In spite of this positive development, the share of electrically powered vehicles in the market remains low overall, with leading automotive nations still languishing in single digits. Electric cars and plug-in hybrids make up just 5 percent of the market in China, 2.5 percent in Germany and 1.8 percent in the United States.
Infrastructure not being built fast enough
"While OEMs are ramping up their plants for electric vehicle production, safeguarding their future supplies of batteries and thereby facing up to the transformation in the automotive sector, the necessary infrastructure is still not in place," says Wolfgang Bernhart, Partner at Roland Berger. Leading the way in the expansion of charging infrastructure for electric cars is the Netherlands with an average of 29.3 charging stations per 100 km of road. China has 8.3, Germany 1.9 and the USA a mere 0.3.
The lack of infrastructure is also a crucial stumbling block to implementing the switch from conventional vehicles to electric cars in a city-center setting. In the ADR survey, 80 percent of 18-29-year-old American and Chinese respondents said they would be interested in buying an electric car. "More and more cities are regulating traffic and taking drastic measures like banning vehicles in order to meet their environmental targets," explains Stefan Riederle, co-author of the study. "Yet consumers would be prepared to make the switch."
Electric car prices falling
The growing willingness among consumers to accept electric mobility can be put down to the increased range of the vehicles and the wider choice of electric cars available: Whereas electric cars made up 10.8 percent of the total portfolio of vehicle models in 2017, today's figure has risen to 19 percent. And it is rising still. "We anticipate that electric car prices will become more attractive to customers as automakers remain compelled to meet their fleet emission targets," says Wolfgang Bernhart. "This is bound to act as an added stimulus to the electric mobility market."

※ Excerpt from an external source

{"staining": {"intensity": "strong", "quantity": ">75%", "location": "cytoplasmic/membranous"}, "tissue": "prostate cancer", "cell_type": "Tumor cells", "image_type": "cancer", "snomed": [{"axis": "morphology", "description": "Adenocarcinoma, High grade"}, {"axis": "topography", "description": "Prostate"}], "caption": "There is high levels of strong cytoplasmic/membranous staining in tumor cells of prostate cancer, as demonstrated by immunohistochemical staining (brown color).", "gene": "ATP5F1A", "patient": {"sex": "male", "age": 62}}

Once e-mobility really gets going, OEMs will certainly benefit. At the moment, the margin on every electric car sold is still lower than the margin on an ICE. But as demand rises, it will pay to have special electric vehicle platforms, which will bring the cost per vehicle down even further. "This is not just good for carmakers," says Stefan Riederle. "It also makes electric mobility less expensive, and that is ultimately good for the environment."